A desire to support people who support them is the Seagull Centre’s intention for one of their returning initiatives.
The Thames resource recovery facility will roll out local community funding grants to allow individuals and organisations to turn their environmental project vision into a reality.
Chairperson Ian Coatsworth said ten grants worth $1000 each were part of Seagull Centre’s give-back policy.
“We support the customers who support us… and we decided quite some time ago we’d like to make tranches of community grants available, and we’ve had a few of them,” he said.
“We haven’t had one for two or three years because we were in a big dip in money… we are keen to do this one and we’re keen to do one next year.”
Individuals and organisations can apply for a grant if their projects create opportunities for locals to engage in local environmental issues or if they focus on community resilience through sustainable living practices, food security, education, or environmental kaitiakitanga (guardianship).
Ian said the last time Seagull Centre rolled out the grants, the projects were diverse, from building cycle tracks in the hills behind Thames, people going into the Seagull Centre to upcycle cloth into various things, and Steampunk’s art festival launch.
“Another tranche of money we gave away one year was to schools for composting so schools could use the money to build compost heaps and get the kids into composting.”
Ian said they also strongly encouraged youth to apply for a grant this year because it would be “really good” if youth could get involved in any environmental project.
Trustee Karen Woodhall told The Profile she was “very excited” to see what might come of the funding.
“It’s an open invitation… a lot of people are using their own cash to get their projects completed so instead of saying we want you to spend the money on tree planting or stream upgrades, we just say just tell us what you want to do,” she said.
“There’s no ‘I’ in Seagulls; we’re a combination of great staff, great management, and great governance.”
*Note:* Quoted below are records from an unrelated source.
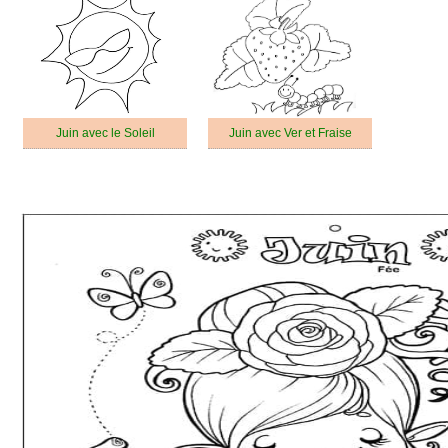
Juin avec le Soleil
Juin avec Ver et Fraise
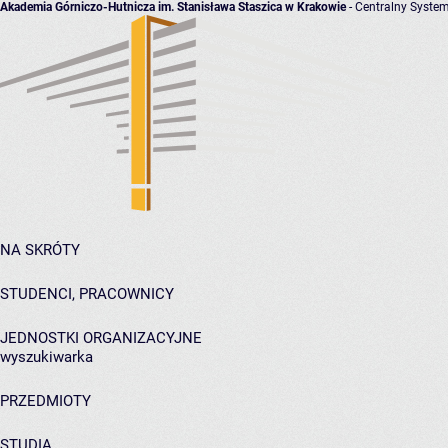
Akademia Górniczo-Hutnicza im. Stanisława Staszica w Krakowie
- Centralny System
NA SKRÓTY
STUDENCI, PRACOWNICY
JEDNOSTKI ORGANIZACYJNE
wyszukiwarka
PRZEDMIOTY
STUDIA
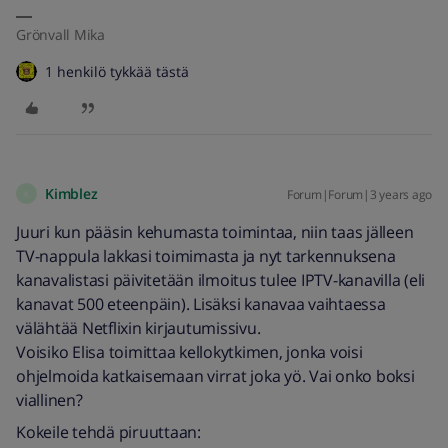
Grönvall Mika
1 henkilö tykkää tästä
Kimblez
Forum|Forum|3 years ago
K
Juuri kun pääsin kehumasta toimintaa, niin taas jälleen
TV-nappula lakkasi toimimasta ja nyt tarkennuksena
kanavalistasi päivitetään ilmoitus tulee IPTV-kanavilla (eli
kanavat 500 eteenpäin). Lisäksi kanavaa vaihtaessa
välähtää Netflixin kirjautumissivu.
Voisiko Elisa toimittaa kellokytkimen, jonka voisi
ohjelmoida katkaisemaan virrat joka yö. Vai onko boksi
viallinen?
Kokeile tehdä piruuttaan:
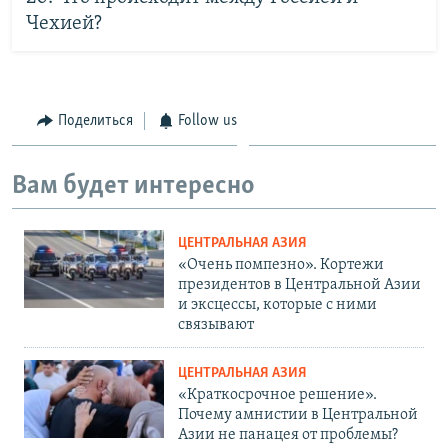
Чехией?
Поделиться
Follow us
Вам будет интересно
ЦЕНТРАЛЬНАЯ АЗИЯ
«Очень помпезно». Кортежи
президентов в Центральной Азии
и эксцессы, которые с ними
связывают
ЦЕНТРАЛЬНАЯ АЗИЯ
«Краткосрочное решение».
Почему амнистии в Центральной
Азии не панацея от проблемы?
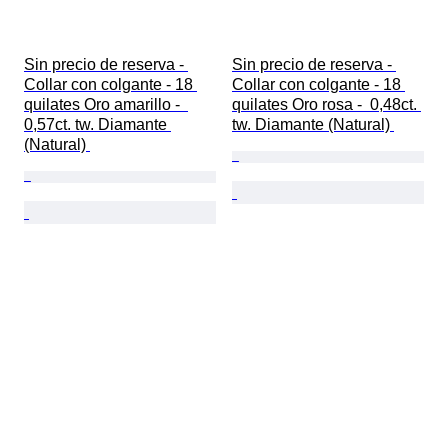
Sin precio de reserva - 
Sin precio de reserva - 
Collar con colgante - 18 
Collar con colgante - 18 
quilates Oro amarillo -  
quilates Oro rosa -  0,48ct. 
0,57ct. tw. Diamante 
tw. Diamante (Natural) 
(Natural) 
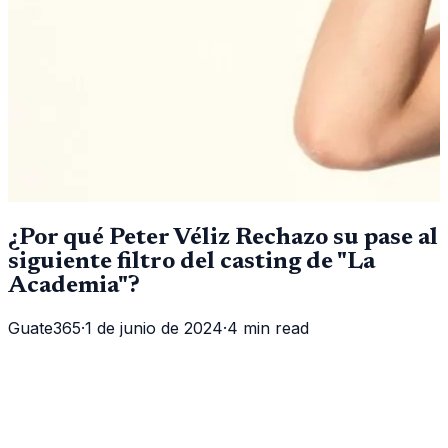
¿Por qué Peter Véliz Rechazo su pase al
siguiente filtro del casting de "La
Academia"?
Guate365
·
1 de junio de 2024
·
4 min read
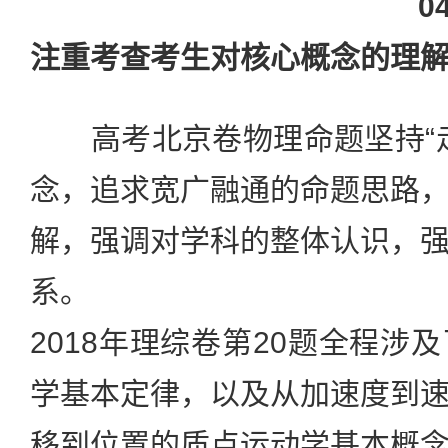
0
注重考查考生对核心概念的理
高考北京卷物理命题坚持“走
念，追求宽广融通的命题思路
解，强调对学科的整体认识，
系。
2018年理综卷第20题全程涉
学基本定律，以及从加速度到
移到位置的质点运动学基本概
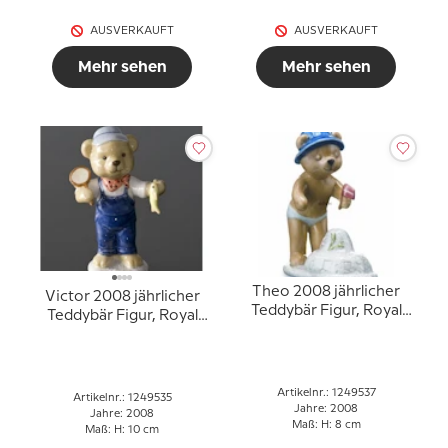
AUSVERKAUFT
AUSVERKAUFT
Mehr sehen
Mehr sehen
Theo 2008 jährlicher
Victor 2008 jährlicher
Teddybär Figur, Royal
Teddybär Figur, Royal
Copenhagen
Copenhagen
Artikelnr.: 1249537
Artikelnr.: 1249535
Jahre: 2008
Jahre: 2008
Maß: H: 8 cm
Maß: H: 10 cm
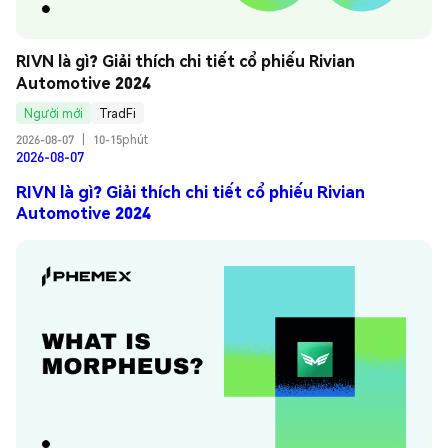
RIVN là gì? Giải thích chi tiết cổ phiếu Rivian 
Automotive 2024
Người mới
TradFi
2026-08-07
|
10-15phút
2026-08-07
RIVN là gì? Giải thích chi tiết cổ phiếu Rivian
Automotive 2024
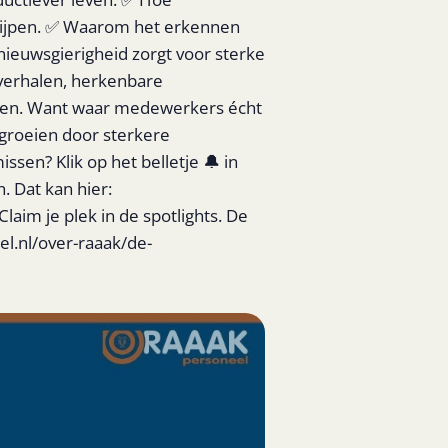
grijpen. ✅ Waarom het erkennen
nieuwsgierigheid zorgt voor sterke
 verhalen, herkenbare
seren. Want waar medewerkers écht
 groeien door sterkere
sen? Klik op het belletje 🔔 in
 Dat kan hier:
im je plek in de spotlights. De
el.nl/over-raaak/de-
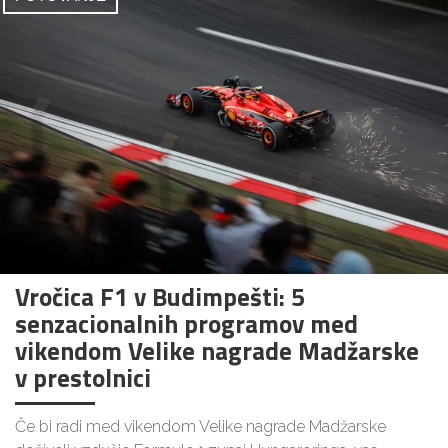
Vročica F1 v Budimpešti: 5
senzacionalnih programov med
vikendom Velike nagrade Madžarske
v prestolnici
Če bi radi med vikendom Velike nagrade Madžarske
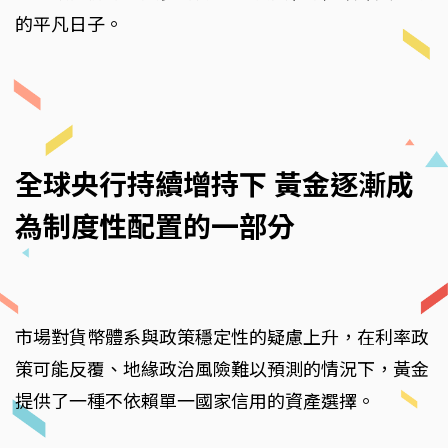
的平凡日子。
全球央行持續增持下 黃金逐漸成
為制度性配置的一部分
市場對貨幣體系與政策穩定性的疑慮上升，在利率政
策可能反覆、地緣政治風險難以預測的情況下，黃金
提供了一種不依賴單一國家信用的資產選擇。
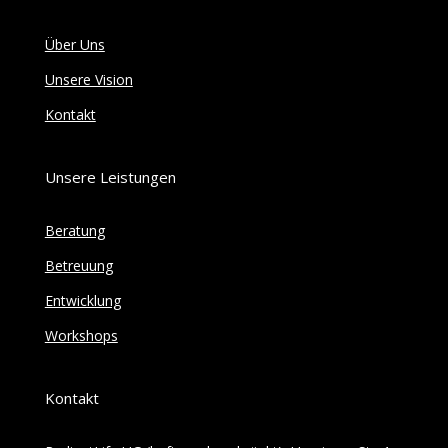
Über Uns
Unsere Vision
Kontakt
Unsere Leistungen
Beratung
Betreuung
Entwicklung
Workshops
Kontakt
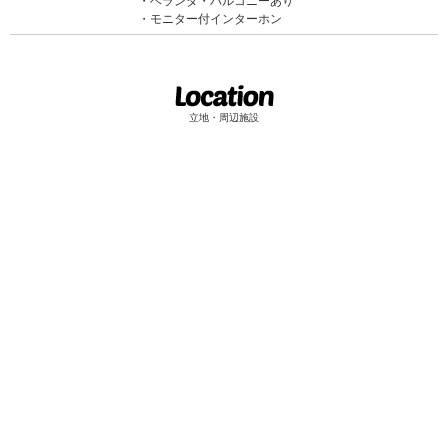
ベランダ・バルコニーあり
モニター付インターホン
立地・周辺施設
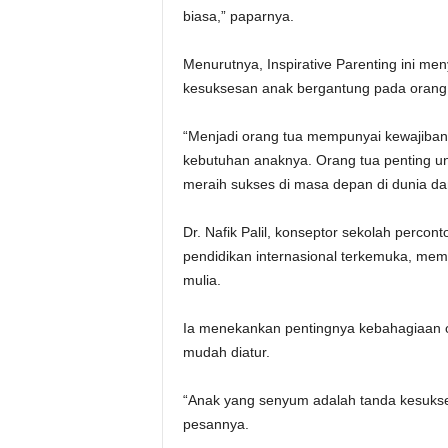
biasa,” paparnya.
Menurutnya, Inspirative Parenting ini me
kesuksesan anak bergantung pada orang 
“Menjadi orang tua mempunyai kewajiba
kebutuhan anaknya. Orang tua penting u
meraih sukses di masa depan di dunia dan
Dr. Nafik Palil, konseptor sekolah perco
pendidikan internasional terkemuka, me
mulia.
Ia menekankan pentingnya kebahagiaan o
mudah diatur.
“Anak yang senyum adalah tanda kesukse
pesannya.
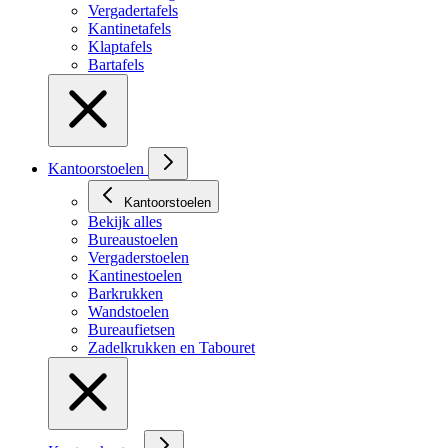
Vergadertafels
Kantinetafels
Klaptafels
Bartafels
Kantoorstoelen
Kantoorstoelen
Bekijk alles
Bureaustoelen
Vergaderstoelen
Kantinestoelen
Barkrukken
Wandstoelen
Bureaufietsen
Zadelkrukken en Tabouret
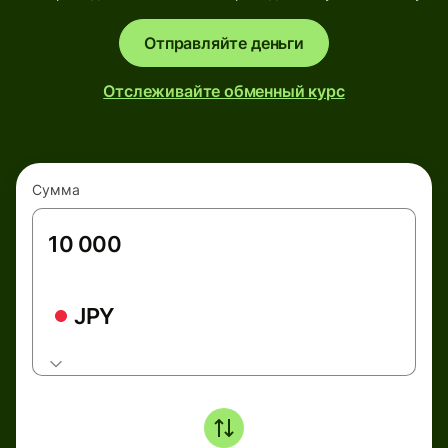
Отправляйте деньги
Отслеживайте обменный курс
Сумма
JPY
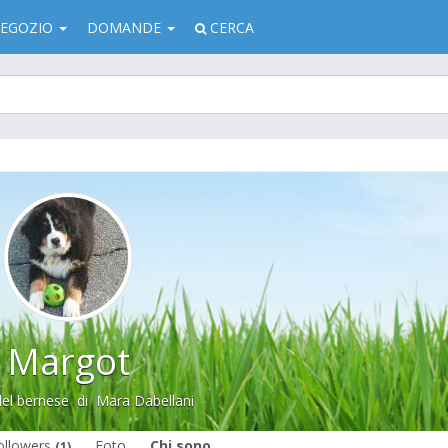
EGOZIO
DOMANDE
CERCA
Margot
el bernese
di
Mara Dabellani
ollowers
Foto
Chi sono
(1)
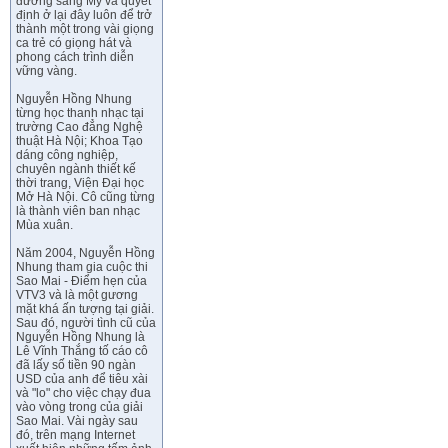
đường sang Mỹ và quyết
định ở lại đây luôn để trở
thành một trong vài giọng
ca trẻ có giọng hát và
phong cách trình diễn
vững vàng.
Nguyễn Hồng Nhung
từng học thanh nhạc tại
trường Cao đẳng Nghệ
thuật Hà Nội; Khoa Tạo
dáng công nghiệp,
chuyên ngành thiết kế
thời trang, Viện Đại học
Mở Hà Nội. Cô cũng từng
là thành viên ban nhạc
Mùa xuân.
Năm 2004, Nguyễn Hồng
Nhung tham gia cuộc thi
Sao Mai - Điểm hẹn của
VTV3 và là một gương
mặt khá ấn tượng tại giải.
Sau đó, người tình cũ của
Nguyễn Hồng Nhung là
Lê Vĩnh Thắng tố cáo cô
đã lấy số tiền 90 ngàn
USD của anh để tiêu xài
và "lo" cho việc chạy đua
vào vòng trong của giải
Sao Mai. Vài ngày sau
đó, trên mạng Internet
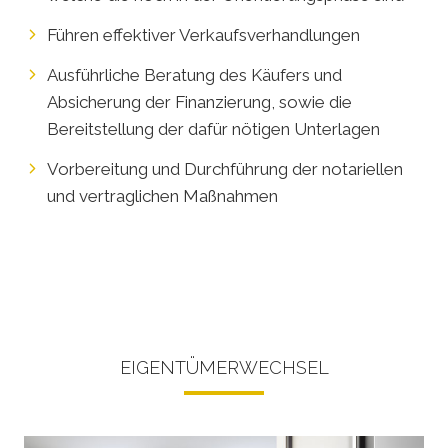
Führen effektiver Verkaufsverhandlungen
Ausführliche Beratung des Käufers und
Absicherung der Finanzierung, sowie die
Bereitstellung der dafür nötigen Unterlagen
Vorbereitung und Durchführung der notariellen
und vertraglichen Maßnahmen
EIGENTÜMERWECHSEL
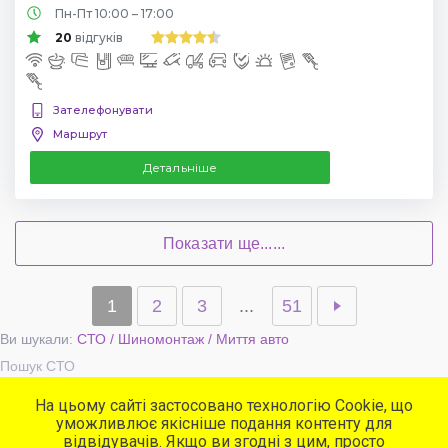
Пн-Пт 10:00 – 17:00
20
відгуків
Зателефонувати
Маршрут
Детальніше
Показати ще......
1
2
3
...
51
Ви шукали:
СТО / Шиномонтаж / Миття авто
Пошук СТО
На цьому сайті застосовано технологію Cookie, що
уможливлює якісніше подання контенту для
Популярні сервіси
відвідувачів. Якщо ви згодні з цим, просто
СТО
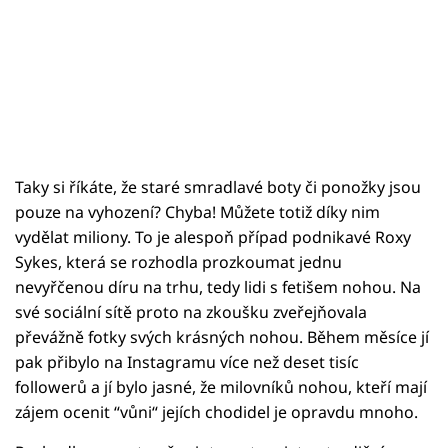
Taky si říkáte, že staré smradlavé boty či ponožky jsou
pouze na vyhození? Chyba! Můžete totiž díky nim
vydělat miliony. To je alespoň případ podnikavé Roxy
Sykes, která se rozhodla prozkoumat jednu
nevyřčenou díru na trhu, tedy lidi s fetišem nohou. Na
své sociální sítě proto na zkoušku zveřejňovala
převážně fotky svých krásných nohou. Během měsíce jí
pak přibylo na Instagramu více než deset tisíc
followerů a jí bylo jasné, že milovníků nohou, kteří mají
zájem ocenit “vůni“ jejích chodidel je opravdu mnoho.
Ian said after individuals and organisations received their grants, Seagull Centre would like their projects to be completed by December so they could get a sense of how they’d used the money.
DETAILS: More information at: seagullcentre.co.nz. Grants must include: who you or your organisation are; your history, including what you’ve achieved; a description of your vision or project, including your contribution; and why you should be considered for a funding grant. Applications close May 15.